Exhibit 3: Under Pressure
Rolling 12-Month average monthly bad delisting rate for US small cap stocks, 12/1927 - 12/2019
Source: Dimensional, using CRSP and Compustat. Shaded regions indicate months falling during recessions as designated by the National Bureau of Economic Research (NBER). Small caps are defined as approximately the bottom 8% of the market capitalization, rebalanced annually at the end of each June. The monthly delisting rate of a month between July of Year T and June of Year T+1 is the number of delisting in the month, divided by the number of names in the small cap universe in July of Year T. The one-year rolling delisting rate is computed as the sum of the monthly delisting rates over 12 months. Bad delisting events are identified with those with the first digit of the delisting code four, five, or seven, which captures liquidations, delisting by the exchanges, and delisting by the SEC. A firm can be delisted by the exchanges for various reasons including bankruptcies and stock prices falling below the minimum requirement. The detailed description of delisting code is available at: crsp.org/products/documentation/data-definitions-d#delisting-code.

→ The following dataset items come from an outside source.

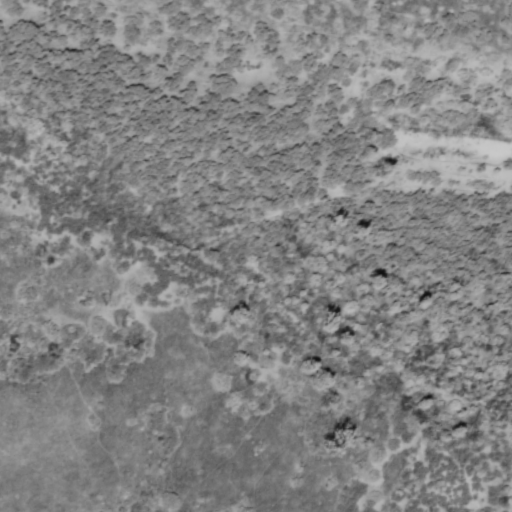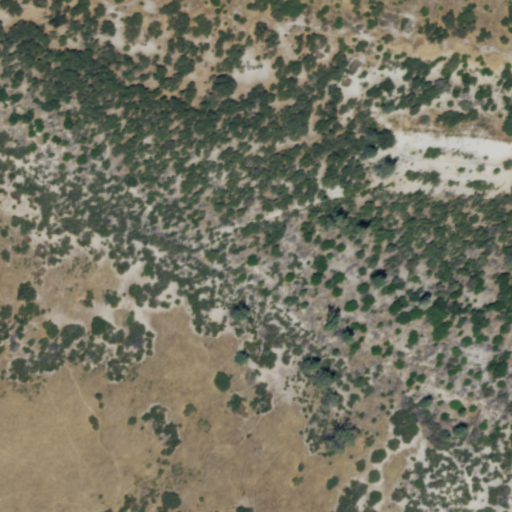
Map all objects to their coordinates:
road: (394, 19)
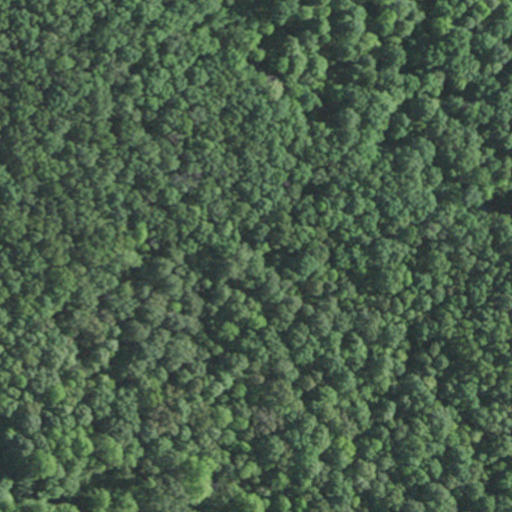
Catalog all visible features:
road: (305, 125)
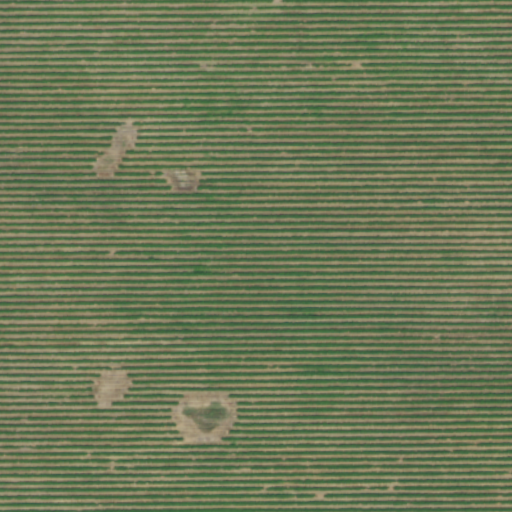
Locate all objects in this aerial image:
crop: (256, 256)
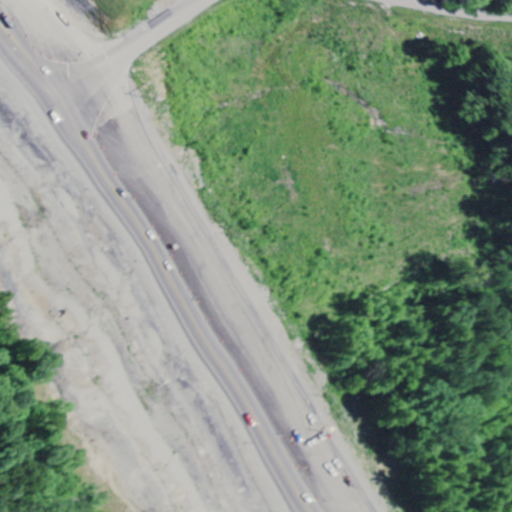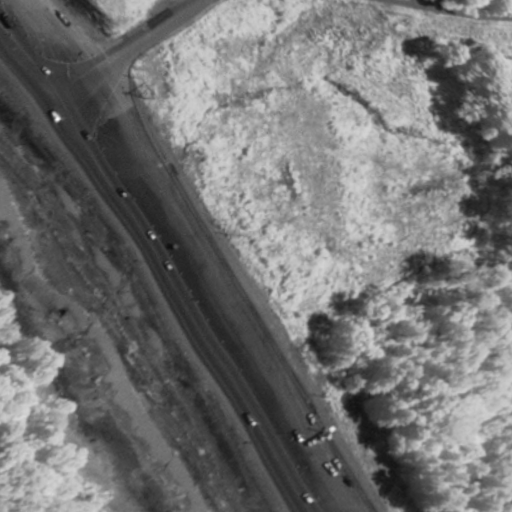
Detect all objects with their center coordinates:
road: (293, 2)
road: (506, 12)
road: (97, 72)
road: (79, 76)
road: (90, 77)
road: (258, 331)
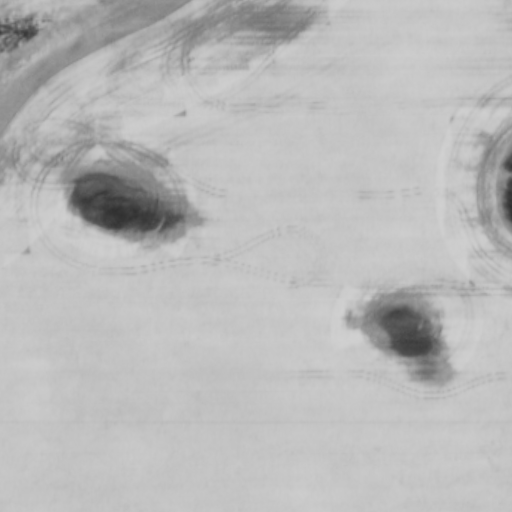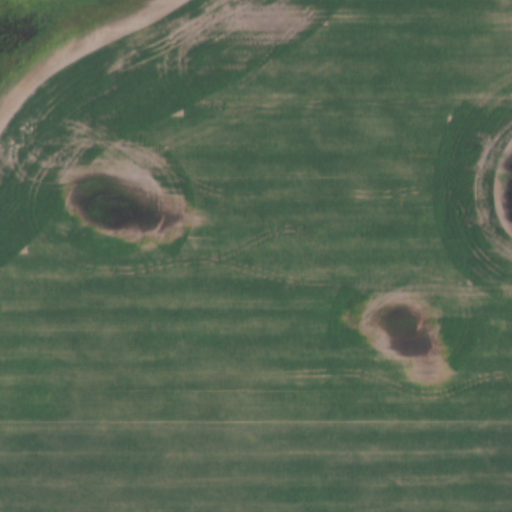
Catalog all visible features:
crop: (256, 256)
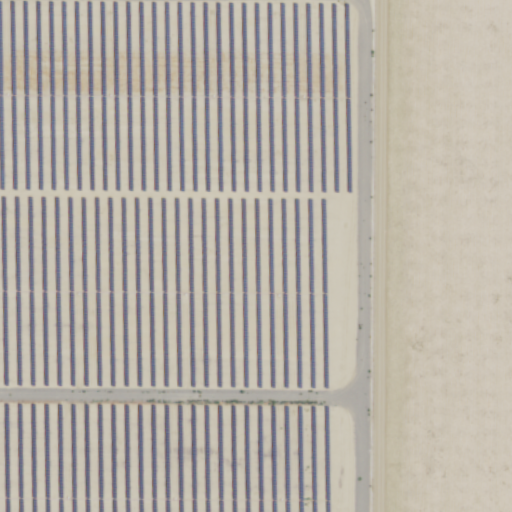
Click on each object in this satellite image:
solar farm: (181, 255)
road: (412, 256)
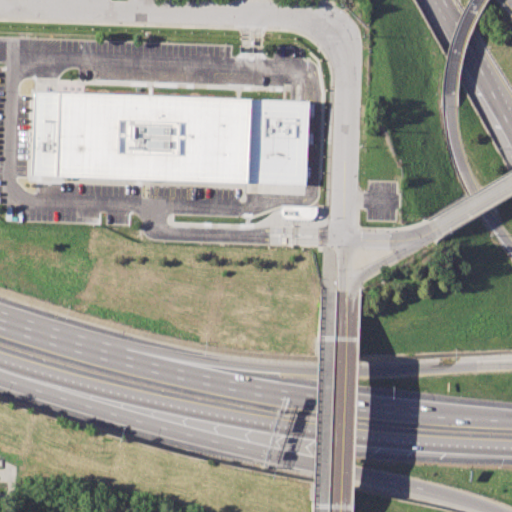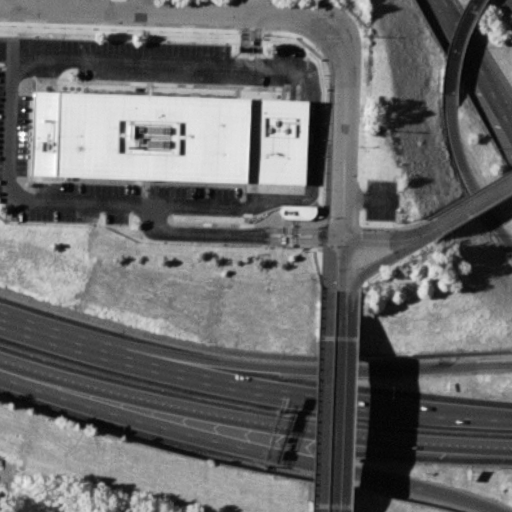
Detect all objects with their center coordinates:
road: (327, 1)
park: (190, 7)
road: (167, 12)
road: (459, 28)
road: (251, 39)
road: (459, 47)
road: (172, 63)
road: (493, 82)
road: (493, 92)
parking lot: (119, 121)
road: (345, 131)
road: (11, 132)
building: (168, 137)
building: (169, 138)
road: (470, 176)
road: (296, 193)
road: (472, 194)
road: (252, 197)
road: (370, 199)
parking lot: (382, 201)
road: (473, 206)
road: (238, 209)
building: (296, 212)
building: (296, 212)
road: (341, 225)
road: (395, 229)
road: (214, 234)
road: (326, 235)
road: (320, 237)
road: (390, 239)
road: (389, 256)
road: (344, 264)
road: (327, 267)
road: (72, 339)
road: (328, 367)
road: (69, 387)
road: (297, 394)
road: (324, 400)
road: (343, 400)
road: (482, 418)
road: (325, 432)
road: (313, 462)
road: (10, 488)
road: (497, 509)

The relevant question for investors is whether this pattern will impact the future performance of small cap stocks. It’s important to remember that even if small companies are going “bust” more frequently than larger companies, that doesn’t necessarily imply that returns for all small companies will be lower. Rather, it is sensible to believe that the expected return for small cap stocks as an asset class compensates for the possibility that some individual companies may go out of business.
To assess this, we plot the annual returns for the Fama/French US size factor (which shows how small cap stocks have performed relative to large cap stocks) against the bad delisting rate for US small cap stocks in Exhibit 4. There has been no relation between the rate of delistings for US small caps and the performance of the size premium. Nine of the 16 years in which US small cap delistings exceeded 5% were associated with a positive size premium.
Exhibit 4: Signal or Noise?
Size premium vs. bad delistings for US small cap stocks, 1/1927 - 12/2019
Even during volatile times, markets continue to function, connecting willing buyers and sellers. Market prices quickly incorporate new information and reflect the aggregate expectations of buyers and sellers—including information about the financial health of small cap companies and the impact that coronavirus developments might have on their future performance.
Investors can put themselves in a better position to pursue their financial goals by investing in a broadly diversified portfolio that includes small cap stocks. Diversification
can help reduce unnecessary risks associated with the performance of specific companies or industries as well as increase the reliability of outcomes.1
1. See Dai, Wei. 2016. “How Diversification Impacts the Reliability of Outcomes.” Dimensional Fund Advisors white paper, November 2016.
Small Cap: Refers to stocks with a relatively small market capitalization.
Large Cap: Refers to a company with a relatively large market capitalization.
Market Capitalization: The total market value of a company’s outstanding shares, computed as price times shares outstanding.
Size premium: The return difference between small capitalization stocks and large capitalization stocks.
Leverage: Using borrowed money to increase the potential return of an investment.
Delisting: The removal of a listed security from a stock exchange.